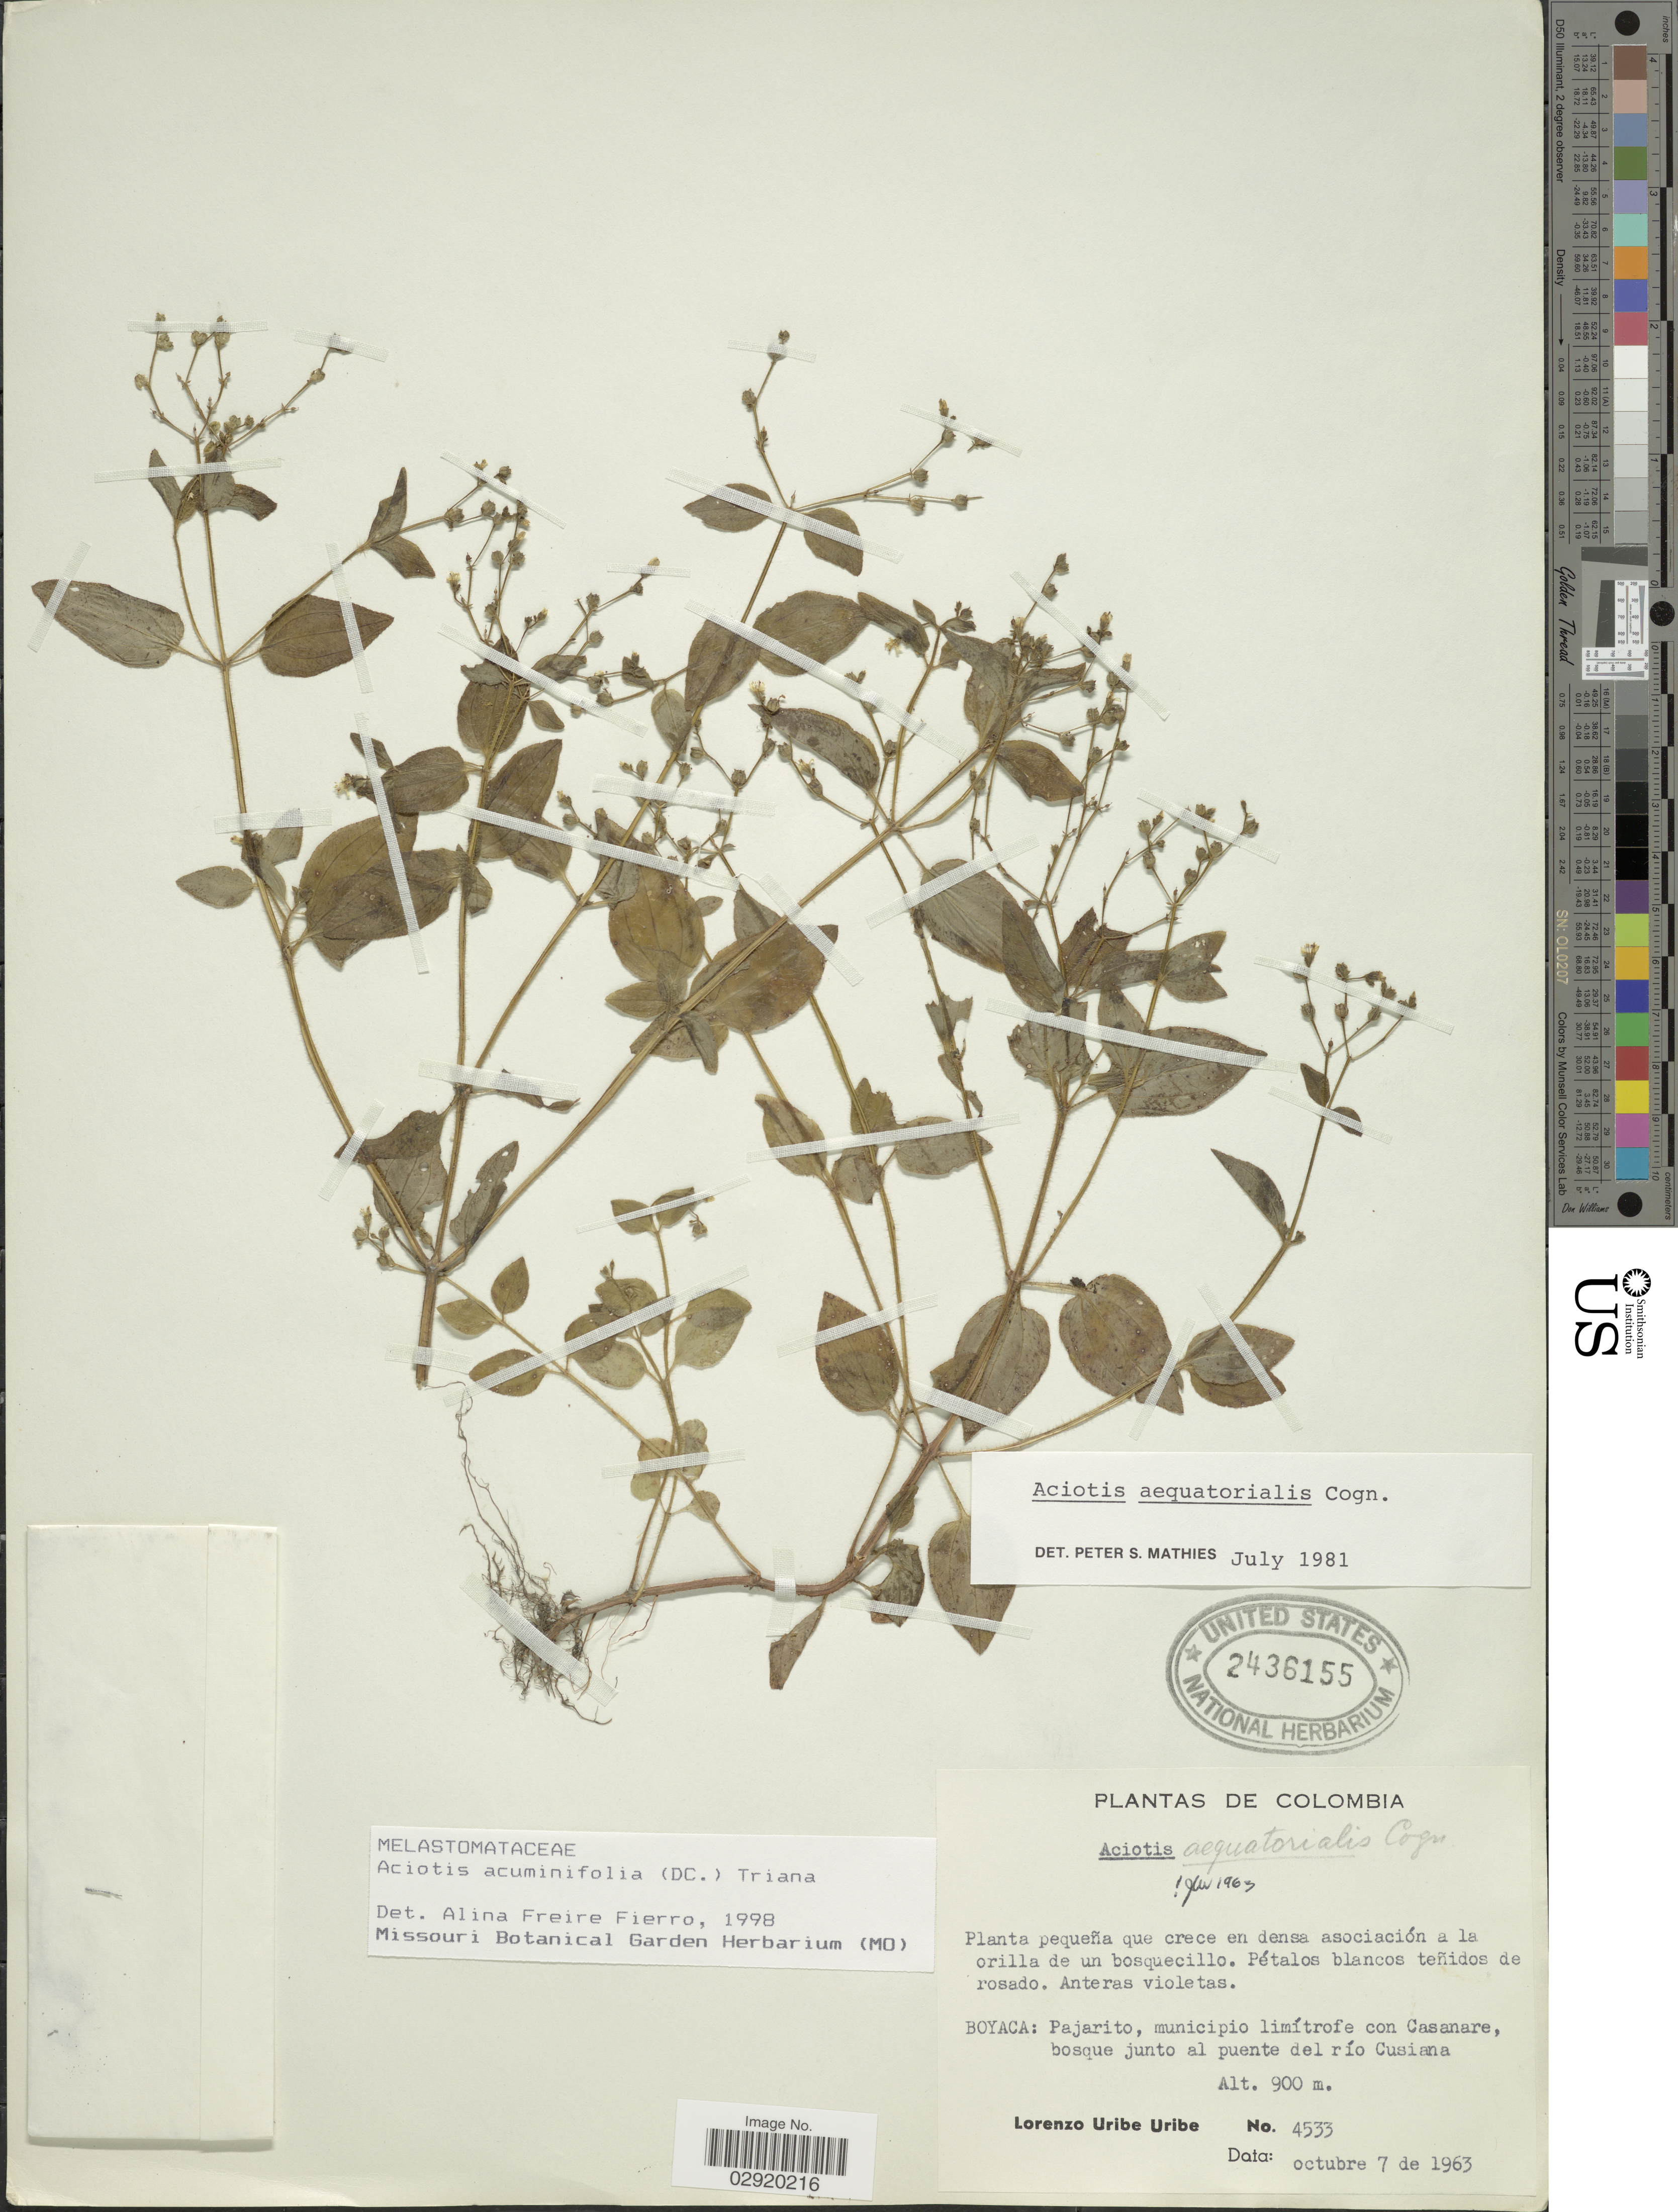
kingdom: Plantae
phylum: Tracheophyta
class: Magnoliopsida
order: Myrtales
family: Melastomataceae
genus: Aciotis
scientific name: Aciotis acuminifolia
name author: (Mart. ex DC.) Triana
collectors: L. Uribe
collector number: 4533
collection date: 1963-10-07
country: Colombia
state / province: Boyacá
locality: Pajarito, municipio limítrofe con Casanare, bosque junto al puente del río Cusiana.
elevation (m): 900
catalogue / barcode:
:::
**TASK STATEMENT**
Copy the material again, from its first line through the line that contains "locality: Pajarito, municipio", including that line. Leave the pictures out of your copy.

**THE RESULT**
kingdom: Plantae
phylum: Tracheophyta
class: Magnoliopsida
order: Myrtales
family: Melastomataceae
genus: Aciotis
scientific name: Aciotis acuminifolia
name author: (Mart. ex DC.) Triana
collectors: L. Uribe
collector number: 4533
collection date: 1963-10-07
country: Colombia
state / province: Boyacá
locality: Pajarito, municipio limítrofe con Casanare, bosque junto al puente del río Cusiana.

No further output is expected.